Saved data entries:
::::::::::

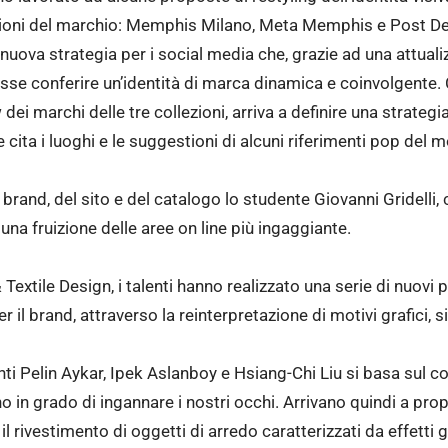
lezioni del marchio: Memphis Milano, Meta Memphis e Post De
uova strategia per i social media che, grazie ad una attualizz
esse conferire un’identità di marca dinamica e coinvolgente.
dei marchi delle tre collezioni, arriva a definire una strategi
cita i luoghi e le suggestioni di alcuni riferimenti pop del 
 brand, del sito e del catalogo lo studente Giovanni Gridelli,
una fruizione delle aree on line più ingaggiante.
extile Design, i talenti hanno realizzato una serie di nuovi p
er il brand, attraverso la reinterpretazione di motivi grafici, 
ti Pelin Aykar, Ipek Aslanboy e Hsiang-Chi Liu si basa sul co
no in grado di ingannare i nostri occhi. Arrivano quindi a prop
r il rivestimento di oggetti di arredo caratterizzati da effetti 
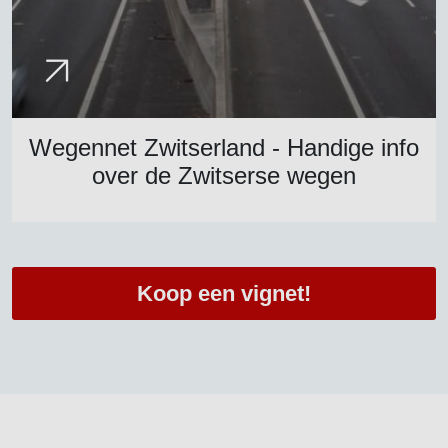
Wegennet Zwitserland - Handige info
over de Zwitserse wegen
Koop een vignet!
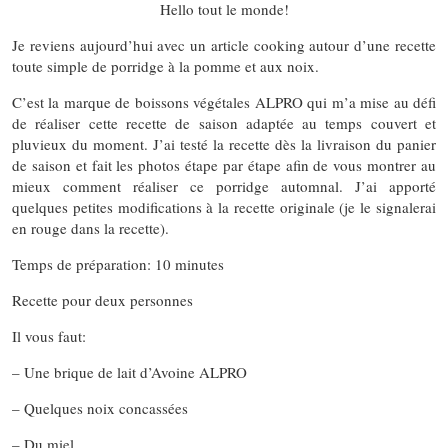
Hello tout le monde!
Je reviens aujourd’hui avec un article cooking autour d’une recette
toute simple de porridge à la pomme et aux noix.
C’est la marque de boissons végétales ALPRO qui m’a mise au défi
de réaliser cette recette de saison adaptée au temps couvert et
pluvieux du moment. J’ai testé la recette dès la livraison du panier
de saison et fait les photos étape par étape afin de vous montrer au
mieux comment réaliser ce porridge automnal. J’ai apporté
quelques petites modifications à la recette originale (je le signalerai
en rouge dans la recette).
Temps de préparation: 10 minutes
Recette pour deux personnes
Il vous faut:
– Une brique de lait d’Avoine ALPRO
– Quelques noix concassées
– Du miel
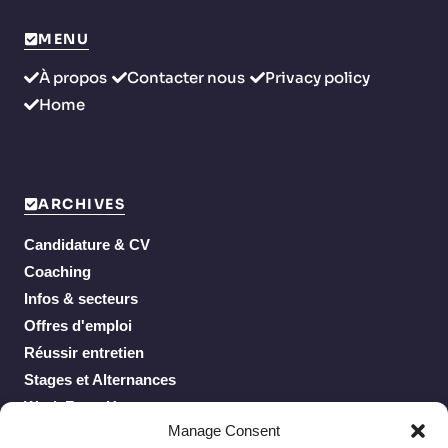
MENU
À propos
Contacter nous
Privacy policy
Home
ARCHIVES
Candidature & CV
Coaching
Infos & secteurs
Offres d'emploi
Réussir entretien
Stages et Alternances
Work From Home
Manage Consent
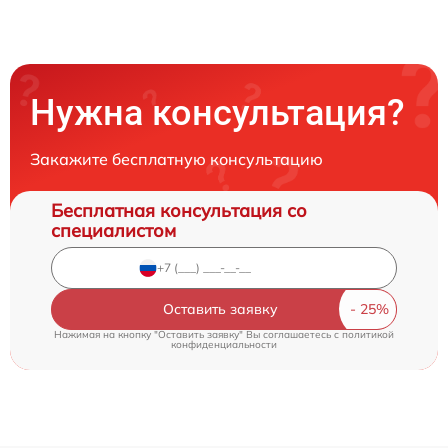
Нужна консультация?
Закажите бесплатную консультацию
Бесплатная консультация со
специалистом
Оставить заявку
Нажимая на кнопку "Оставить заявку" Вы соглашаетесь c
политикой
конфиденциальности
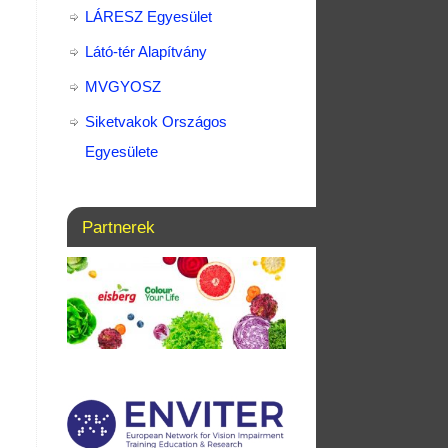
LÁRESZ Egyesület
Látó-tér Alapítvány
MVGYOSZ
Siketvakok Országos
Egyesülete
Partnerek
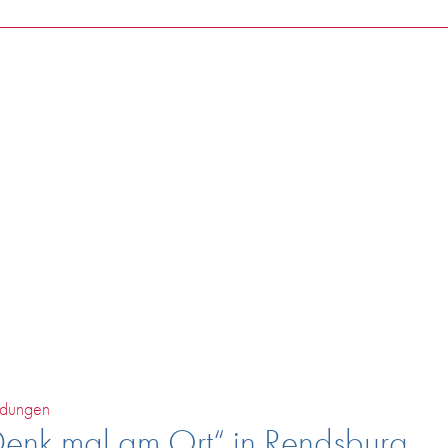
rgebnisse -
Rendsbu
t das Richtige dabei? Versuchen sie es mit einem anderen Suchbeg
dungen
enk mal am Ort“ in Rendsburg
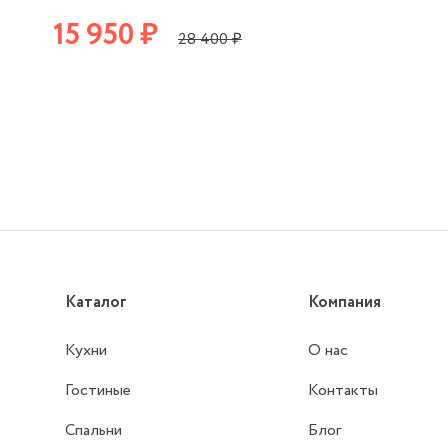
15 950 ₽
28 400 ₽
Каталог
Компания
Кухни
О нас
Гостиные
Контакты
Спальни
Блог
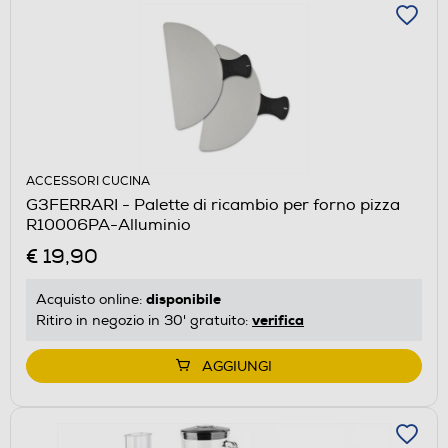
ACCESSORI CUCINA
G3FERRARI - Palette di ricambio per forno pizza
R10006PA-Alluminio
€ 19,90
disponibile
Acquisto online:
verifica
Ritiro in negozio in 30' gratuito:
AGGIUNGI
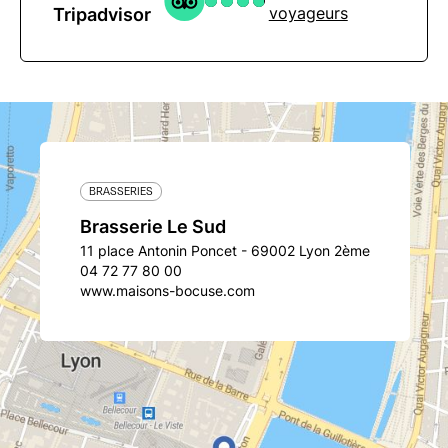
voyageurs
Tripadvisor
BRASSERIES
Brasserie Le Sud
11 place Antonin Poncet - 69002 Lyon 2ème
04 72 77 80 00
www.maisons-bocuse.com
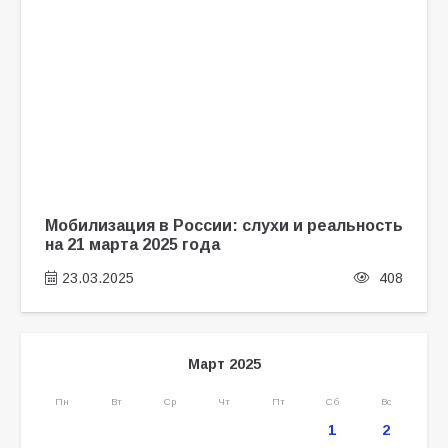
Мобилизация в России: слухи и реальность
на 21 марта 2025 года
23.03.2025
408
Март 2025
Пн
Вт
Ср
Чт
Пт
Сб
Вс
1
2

::::::::::

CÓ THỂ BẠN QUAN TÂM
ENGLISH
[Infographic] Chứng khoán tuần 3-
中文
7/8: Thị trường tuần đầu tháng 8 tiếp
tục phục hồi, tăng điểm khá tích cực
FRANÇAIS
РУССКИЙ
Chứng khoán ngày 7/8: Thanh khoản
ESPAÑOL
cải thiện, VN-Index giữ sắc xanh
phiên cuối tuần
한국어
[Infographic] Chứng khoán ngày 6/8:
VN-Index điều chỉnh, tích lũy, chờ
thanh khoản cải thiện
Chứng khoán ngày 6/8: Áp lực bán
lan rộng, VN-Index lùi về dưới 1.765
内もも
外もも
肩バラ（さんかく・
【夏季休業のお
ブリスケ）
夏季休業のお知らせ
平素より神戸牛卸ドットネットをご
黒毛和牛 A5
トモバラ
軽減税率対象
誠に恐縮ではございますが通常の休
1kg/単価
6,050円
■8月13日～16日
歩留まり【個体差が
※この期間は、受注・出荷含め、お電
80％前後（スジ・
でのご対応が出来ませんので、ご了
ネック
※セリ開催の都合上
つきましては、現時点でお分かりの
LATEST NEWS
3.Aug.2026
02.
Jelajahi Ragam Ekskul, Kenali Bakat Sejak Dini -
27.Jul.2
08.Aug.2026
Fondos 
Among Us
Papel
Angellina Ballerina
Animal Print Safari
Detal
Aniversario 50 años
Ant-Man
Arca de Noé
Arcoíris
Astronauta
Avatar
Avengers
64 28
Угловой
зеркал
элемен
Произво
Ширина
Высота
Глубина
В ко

::::::::::

▶ REQUIRED WORK: Rewrite the lines from the one containing "lezioni del marchio: Memphis" down to the one containing "una fruizione delle", both included, as a numbered list with any blank lines left out.

▶ OUTPUT FOR THIS EXERCISE:
1. lezioni del marchio: Memphis Milano, Meta Memphis e Post De
2. uova strategia per i social media che, grazie ad una attualizz
3. esse conferire un’identità di marca dinamica e coinvolgente.
4. dei marchi delle tre collezioni, arriva a definire una strategi
5. cita i luoghi e le suggestioni di alcuni riferimenti pop del 
6.  brand, del sito e del catalogo lo studente Giovanni Gridelli,
7. una fruizione delle aree on line più ingaggiante.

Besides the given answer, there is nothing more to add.